Work task
Without the images, output each record below as it stands.

+--

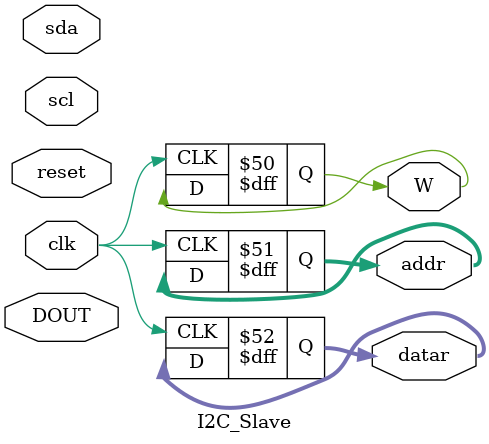
<source format=v>
`timescale 1ns / 1ps
module I2C_Slave(
	output W,
	output [4:0]addr,
	output reg [7:0]datar,	// Data Register (Received Data Only?)
	input [7:0] DOUT,
	inout scl,
	inout sda,
	input clk,
	input reset
	);

	reg myaddr;					// Slave's Address
	reg currentState;			// The ASM's current state
	reg scl_int;				// Serial Clock Interrupt
	reg sda_int;				// Serial Data Interrupt
	reg [3:0]Nb;				// Number of bits
	reg dir;						// Direction Information Register (Read or !Write)

	initial begin
		currentState = 1;
		datar = 0;
	end

	//I2C_Slave_EdgeFilter i2cSlaveEdgeFilter(
	//	);

	assign stop = dpe && fscl;
	assign start = dne && fscl;

	always@(posedge clk) begin
		if (reset) begin
			currentState <= 1;
		end
		else begin
			case(currentState)
				0:		begin : Wait_For_Stop
							sda_int <= 1;								// Interrupt Serial Clock
							scl_int <= 1;								// Interrupt Serial Data
							if (stop)									// If Stop
								currentState <= 1;					// Continue
						end
				1:		begin : Wait_For_Start
							sda_int <= 1;								// Interrupt Serial Clock
							scl_int <= 1;								// Interrupt Serial Data
							if (start) begin							// Wait for Start
								Nb <= 8;									// Set Number of bits to 8
								currentState <= 2;					// Continue
							end
						end
				2:		begin : Read_Serial_Data
							if (Nb == 0) begin						// If Number of bits is zero
								if (datar[7:0] == my_addr) begin	// And if Data Reg is Slave Address
									dir <= datar[0];					// Send Data Reg least significant to Direction Info Reg
									currentState <= 3;				// Continue
								end
								else										// Else Data Reg is not Slave Address
									currentState <= 0;				// Start over
							end
							else begin									// Else
								if (cpe) begin							// If Clock Positive Edge
									datar <= {datar[6:0], fsda};	// Append Filtered Serial Data to Data Reg
									Nb <= Nb - 1;						// Decrement Number of bits
								end
							end
						end
				3:		begin
							if (cne) begin								// If Clock Negative Edge
								sda_int <= 0;
								currentState <= 4;
							end
						end
				4:		begin
							if (cne) begin
								sda_int <= 1;
								Nb <= 8;
								currentState <= 5;
							end
						end
				5:		begin
							if (Nb == 0)
								currentState <= 6;
							else begin
								if (cpe) begin
									addr <= {addr[6:0], fsda};
									Nb <= Nb - 1;
								end
							end
						end
				6:		begin
							if (cne) begin
								sda_int <= 0;
								currentState <= 7;
							end
						end
				7:		begin
							if (cne) begin
								if (dir) begin
									sda_int <= 1;
									Nb <= 8;
									currentState <= 11;
								end
								else begin
									sda_int <= 1;
									Nb <= 8;
									currentState <= 8;
								end
							end
						end
				8:		begin
							if (stop)
								currentState <= 1;
							else begin
								if (Nb == 0) begin
									W <= 1;
									addr <= addr + 1;
									currentState <= 9;
								end
								else begin
									if (cpe) begin
										datar <= {datar[6:0], fsda};
										Nb <= Nb - 1;
									end
								end
							end
						end
				9:		begin
							if (cne) begin
								sda_int <= 0;
								currentState <= 10;
							end
						end
				10:	begin
							if (cne) begin
								sda_int <= 1;
								Nb <= 8;
								currentState <= 8;
							end
						end
				11:	begin
							sda_int <= 1;
							scl_int <= 1;
							if (stop)
								currentState <= 1;
							else begin
								if (start) begin
									Nb <= 8;
									currentState <= 12;
								end
							end
						end
				12:	begin
							if (Nb == 0) begin
								if (datar[7:1] == my_addr) begin
									if (datar[0]) begin
										TXr <= DOUT;
										Nb <= 8;
										addr <= addr + 1;
										currentState <= 13;
									end
									else
										currentState <= 0;
								end
								else
									currentState <= 0;
							end
							else begin
								if (cpe) begin
									datar <= {datar[6:0], fsda};
									Nb <= Nb - 1;
								end
							end
						end
				13:	begin
							if (cne)
								currentState <= 14;
						end
				14:	begin
							sda_int <= TXr[7];
							currentState <= 15;
						end
				15:	begin
							if (stop)
								currentState <= 1;
							else begin
								if (Nb == 0) begin
									sda_int <= 1;
									currentState <= 16;
								end
								else begin
									if (cne) begin
										TXr <= {TXr[6:0], 1'b1};
										Nb <= Nb - 1;
										currentState <= 14;
									end
								end
							end
						end
				16:	begin
							if (cpe) begin
								if (sda)
									currentState <= 0;
								else begin
									TXr <= RAM[addr];
									Nb <= 8;
									addr <= addr + 1;
									currentState <= 13;
								end
							end
						end
			endcase
		end
	end
endmodule

</source>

+--

Solution to the exercise
<source format=v>
`timescale 1ns / 1ps
module I2C_Slave(
	output W,
	output [4:0]addr,
	output reg [7:0]datar,	// Data Register (Received Data Only?)
	input [7:0] DOUT,
	inout scl,
	inout sda,
	input clk,
	input reset
	);

	reg myaddr;					// Slave's Address
	reg currentState;			// The ASM's current state
	reg scl_int;				// Serial Clock Interrupt
	reg sda_int;				// Serial Data Interrupt
	reg [3:0]Nb;				// Number of bits
	reg dir;						// Direction Information Register (Read or !Write)

	initial begin
		currentState = 1;
		datar = 0;
	end

	//I2C_Slave_EdgeFilter i2cSlaveEdgeFilter(
	//	);

	assign stop = dpe && fscl;
	assign start = dne && fscl;

	always@(posedge clk) begin
		if (reset) begin
			currentState <= 1;
		end
		else begin
			case(currentState)
				0:		begin : Wait_For_Stop
							sda_int <= 1;								// Interrupt Serial Clock
							scl_int <= 1;								// Interrupt Serial Data
							if (stop)									// If Stop
								currentState <= 1;					// Continue
						end
				1:		begin : Wait_For_Start
							sda_int <= 1;								// Interrupt Serial Clock
							scl_int <= 1;								// Interrupt Serial Data
							if (start) begin							// Wait for Start
								Nb <= 8;									// Set Number of bits to 8
								currentState <= 2;					// Continue
							end
						end
				2:		begin : Read_Serial_Data
							if (Nb == 0) begin						// If Number of bits is zero
								if (datar[7:0] == my_addr) begin	// And if Data Reg is Slave Address
									dir <= datar[0];					// Send Data Reg least significant to Direction Info Reg
									currentState <= 3;				// Continue
								end
								else										// Else Data Reg is not Slave Address
									currentState <= 0;				// Start over
							end
							else begin									// Else
								if (cpe) begin							// If Clock Positive Edge
									datar <= {datar[6:0], fsda};	// Append Filtered Serial Data to Data Reg
									Nb <= Nb - 1;						// Decrement Number of bits
								end
							end
						end
				3:		begin
							if (cne) begin								// If Clock Negative Edge
								sda_int <= 0;
								currentState <= 4;
							end
						end
				4:		begin
							if (cne) begin
								sda_int <= 1;
								Nb <= 8;
								currentState <= 5;
							end
						end
				5:		begin
							if (Nb == 0)
								currentState <= 6;
							else begin
								if (cpe) begin
									addr <= {addr[6:0], fsda};
									Nb <= Nb - 1;
								end
							end
						end
				6:		begin
							if (cne) begin
								sda_int <= 0;
								currentState <= 7;
							end
						end
				7:		begin
							if (cne) begin
								if (dir) begin
									sda_int <= 1;
									Nb <= 8;
									currentState <= 11;
								end
								else begin
									sda_int <= 1;
									Nb <= 8;
									currentState <= 8;
								end
							end
						end
				8:		begin
							if (stop)
								currentState <= 1;
							else begin
								if (Nb == 0) begin
									W <= 1;
									addr <= addr + 1;
									currentState <= 9;
								end
								else begin
									if (cpe) begin
										datar <= {datar[6:0], fsda};
										Nb <= Nb - 1;
									end
								end
							end
						end
				9:		begin
							if (cne) begin
								sda_int <= 0;
								currentState <= 10;
							end
						end
				10:	begin
							if (cne) begin
								sda_int <= 1;
								Nb <= 8;
								currentState <= 8;
							end
						end
				11:	begin
							sda_int <= 1;
							scl_int <= 1;
							if (stop)
								currentState <= 1;
							else begin
								if (start) begin
									Nb <= 8;
									currentState <= 12;
								end
							end
						end
				12:	begin
							if (Nb == 0) begin
								if (datar[7:1] == my_addr) begin
									if (datar[0]) begin
										TXr <= DOUT;
										Nb <= 8;
										addr <= addr + 1;
										currentState <= 13;
									end
									else
										currentState <= 0;
								end
								else
									currentState <= 0;
							end
							else begin
								if (cpe) begin
									datar <= {datar[6:0], fsda};
									Nb <= Nb - 1;
								end
							end
						end
				13:	begin
							if (cne)
								currentState <= 14;
						end
				14:	begin
							sda_int <= TXr[7];
							currentState <= 15;
						end
				15:	begin
							if (stop)
								currentState <= 1;
							else begin
								if (Nb == 0) begin
									sda_int <= 1;
									currentState <= 16;
								end
								else begin
									if (cne) begin
										TXr <= {TXr[6:0], 1'b1};
										Nb <= Nb - 1;
										currentState <= 14;
									end
								end
							end
						end
				16:	begin
							if (cpe) begin
								if (sda)
									currentState <= 0;
								else begin
									TXr <= RAM[addr];
									Nb <= 8;
									addr <= addr + 1;
									currentState <= 13;
								end
							end
						end
			endcase
		end
	end
endmodule

</source>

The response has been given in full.